そして本実施の形態では、上記のように正解操作態様が同一に設定されているが、含まれている15枚小役の種類が異なる2組の打順ベルについて、第1停止操作に対応するリールについては停止制御の態様を同一とするが、第2停止操作または第3停止操作に対応するリールについての停止制御の態様を異ならせ、全てのリールが停止した状態では、互いに類似するベル揃いの図柄組合せを同一の有効ラインまたは同一の無効ラインに表示する。すなわち本実施の形態では、異なる15枚小役が入賞しても図柄組合せの表示結果が類似しているので、15枚小役を入賞させたという遊技結果を遊技者が把握しやすい操作インターフェース環境を提供することができる。また本実施の形態では、正解操作態様が同一に設定されている打順ベルについて第1停止操作に対応する停止制御の態様が同一であることによって、第1停止操作によって停止したリールの停止態様から即座に打順ベルの種類を見抜くことができなくなるという効果も期待できる。
また本実施の形態では、BB状態における15枚小役の当選態様としてJAC1を設けて、JAC1の当選が得られる確率が、いずれかの打順ベルの当選が得られる確率よりも低くすることで、BB状態での15枚小役の入賞機会を通常状態やBB成立状態よりも減らしてBB状態での出玉率の期待値を100%未満にすることを実現している。このため、15枚小役の種類を増やすことによる効果として、アシストタイム遊技ではない遊技での出玉率の期待値を下げる効果のみならず、BB状態の出玉率を効率よく下げる効果もしくはBB状態の出玉率の設計調整の幅を広げる効果も期待できる。

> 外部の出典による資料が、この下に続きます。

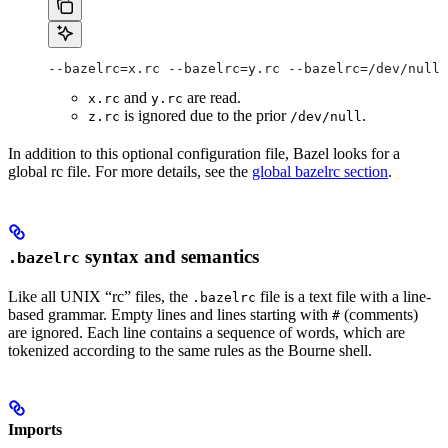
--bazelrc=x.rc --bazelrc=y.rc --bazelrc=/dev/null 
and
are read.
x.rc
y.rc
is ignored due to the prior
.
z.rc
/dev/null
In addition to this optional configuration file, Bazel looks for a
global rc file. For more details, see the
global bazelrc section
.
syntax and semantics
.bazelrc
Like all UNIX “rc” files, the
file is a text file with a line-
.bazelrc
based grammar. Empty lines and lines starting with
(comments)
#
are ignored. Each line contains a sequence of words, which are
tokenized according to the same rules as the Bourne shell.
Imports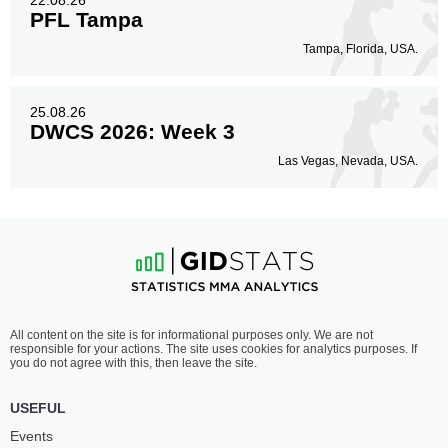
22.08.26
PFL Tampa
Tampa, Florida, USA.
25.08.26
DWCS 2026: Week 3
Las Vegas, Nevada, USA.
All content on the site is for informational purposes only. We are not
responsible for your actions. The site uses cookies for analytics purposes. If
you do not agree with this, then leave the site.
USEFUL
Events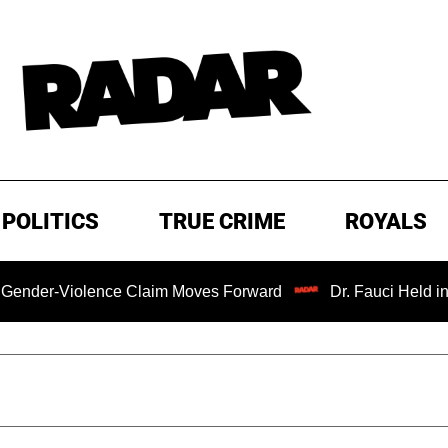
POLITICS
TRUE CRIME
ROYALS
-Violence Claim Moves Forward
Dr. Fauci Held in Conte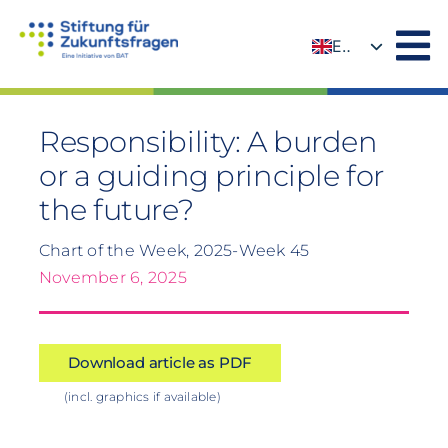
Skip
to
EN
content
DE
Responsibility: A burden
or a guiding principle for
the future?
Chart of the Week, 2025-Week 45
November 6, 2025
Download article as PDF
(incl. graphics if available)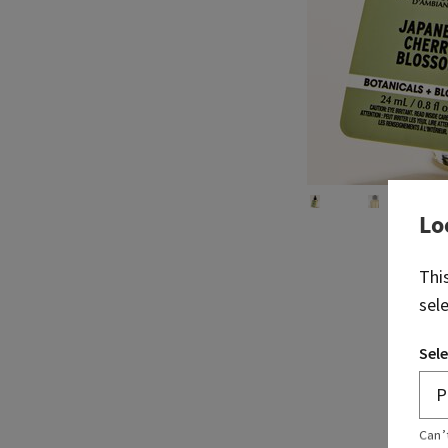
Lo
Thi
sel
Sele
Can’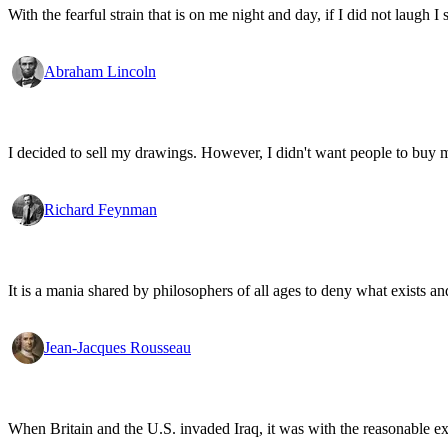
With the fearful strain that is on me night and day, if I did not laugh I 
Abraham Lincoln
I decided to sell my drawings. However, I didn't want people to buy my
Richard Feynman
It is a mania shared by philosophers of all ages to deny what exists an
Jean-Jacques Rousseau
When Britain and the U.S. invaded Iraq, it was with the reasonable expec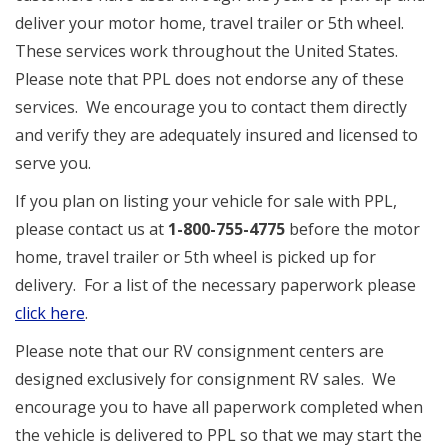
deliver your motor home, travel trailer or 5th wheel.
These services work throughout the United States.
Please note that PPL does not endorse any of these
services. We encourage you to contact them directly
and verify they are adequately insured and licensed to
serve you.
If you plan on listing your vehicle for sale with PPL,
please contact us at
1-800-755-4775
before the motor
home, travel trailer or 5th wheel is picked up for
delivery. For a list of the necessary paperwork please
click here
.
Please note that our RV consignment centers are
designed exclusively for consignment RV sales. We
encourage you to have all paperwork completed when
the vehicle is delivered to PPL so that we may start the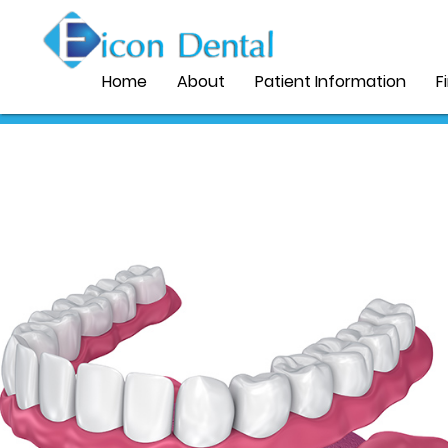
Home
About
Patient Information
F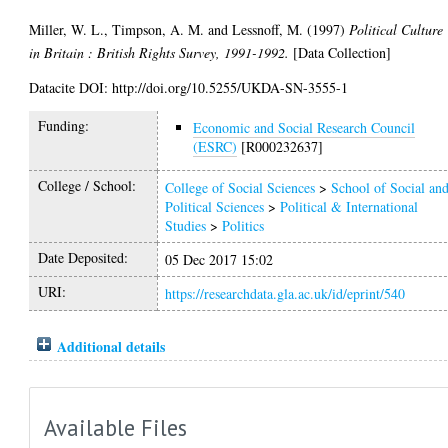
Miller, W. L.
,
Timpson, A. M.
and
Lessnoff, M.
(1997)
Political Culture
in Britain : British Rights Survey, 1991-1992.
[Data Collection]
Datacite DOI: http://doi.org/10.5255/UKDA-SN-3555-1
Funding:
Economic and Social Research Council
(ESRC)
[R000232637]
College / School:
College of Social Sciences
>
School of Social an
Political Sciences
>
Political & International
Studies
>
Politics
Date Deposited:
05 Dec 2017 15:02
URI:
https://researchdata.gla.ac.uk/id/eprint/540
Additional details
Available Files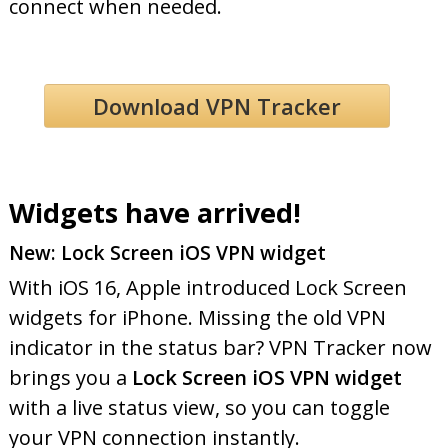
connect when needed.
Download VPN Tracker
Widgets have arrived!
New: Lock Screen iOS VPN widget
With iOS 16, Apple introduced Lock Screen
widgets for iPhone. Missing the old VPN
indicator in the status bar? VPN Tracker now
brings you a
Lock Screen iOS VPN widget
with a live status view, so you can toggle
your VPN connection instantly.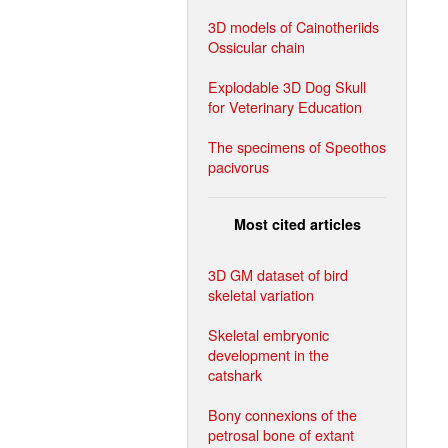
3D models of Cainotheriids
Ossicular chain
Explodable 3D Dog Skull
for Veterinary Education
The specimens of Speothos
pacivorus
Most cited articles
3D GM dataset of bird
skeletal variation
Skeletal embryonic
development in the
catshark
Bony connexions of the
petrosal bone of extant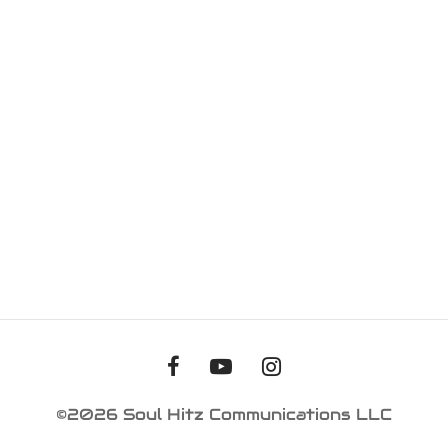
iness Card
er Desgin
ls and Commercials
©2026 Soul Hitz Communications LLC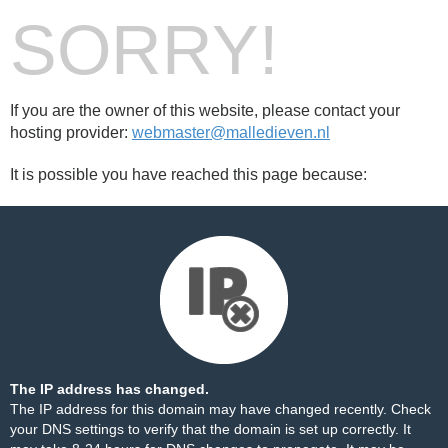
SORRY!
If you are the owner of this website, please contact your
hosting provider:
webmaster@malledieven.nl
It is possible you have reached this page because:
The IP address has changed.
The IP address for this domain may have changed recently. Check
your DNS settings to verify that the domain is set up correctly. It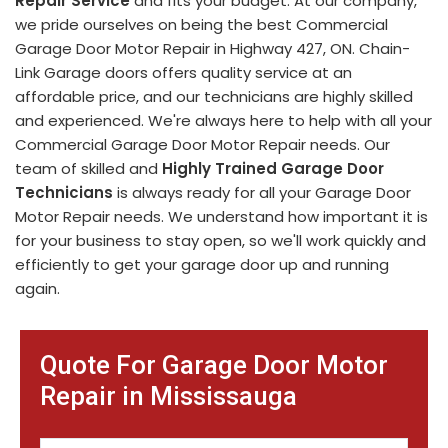
Repair Service
and fits your budget. At our company,
we pride ourselves on being the best Commercial
Garage Door Motor Repair in Highway 427, ON. Chain-
Link Garage doors offers quality service at an
affordable price, and our technicians are highly skilled
and experienced. We're always here to help with all your
Commercial Garage Door Motor Repair needs. Our
team of skilled and
Highly Trained Garage Door
Technicians
is always ready for all your Garage Door
Motor Repair needs. We understand how important it is
for your business to stay open, so we'll work quickly and
efficiently to get your garage door up and running
again.
Quote For Garage Door Motor
Repair in Mississauga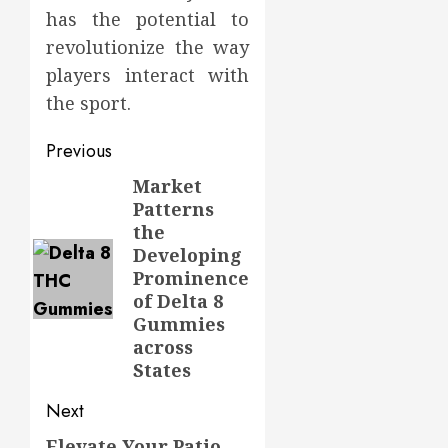
has the potential to
revolutionize the way
players interact with
the sport.
Post
Previous
navigation
Market
Previous
Patterns
post:
the
Developing
Prominence
of Delta 8
Gummies
across
States
Next
Elevate Your Patio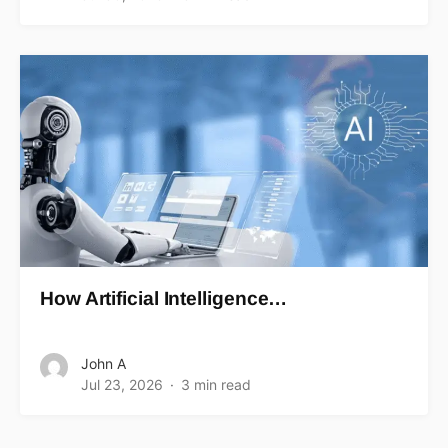
How Artificial Intelligence…
John A
Jul 23, 2026
3 min read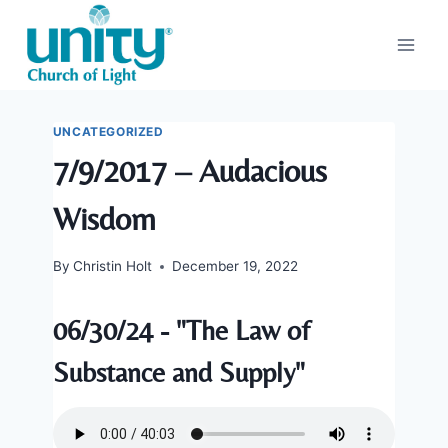
Skip
to
content
UNCATEGORIZED
7/9/2017 – Audacious
Wisdom
By
Christin Holt
December 19, 2022
06/30/24 - "The Law of
Substance and Supply"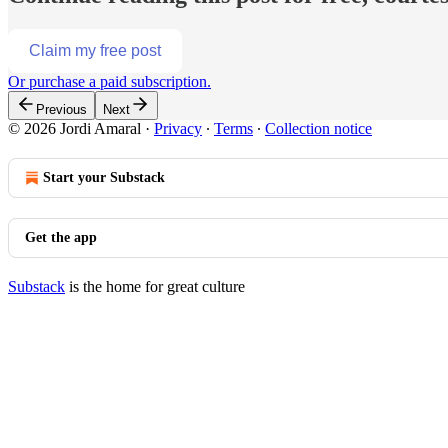
Claim my free post
Or purchase a paid subscription.
Previous
Next
© 2026 Jordi Amaral
·
Privacy
∙
Terms
∙
Collection notice
Start your Substack
Get the app
Substack
is the home for great culture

なお本実施の形態では、正解操作態様において第1停止操作に係る押下位置を定めたものであったが、第2停止操作や第3停止操作に係る押下位置を定めたものであってもよい。また正解操作態様が同一の打順ベルに関して、停止制御の態様が異なるリールは、1つのリールに限らず複数のリールであってもよく、その場合でも互いに類似する図柄組合せが同一の有効ラインまたは無効ラインに表示されるようにすればよい。また正解操作態様について、停止操作の順序と押下位置の双方を定めたものであったが、いずれか一方を正解操作態様として定めたものであってもよい。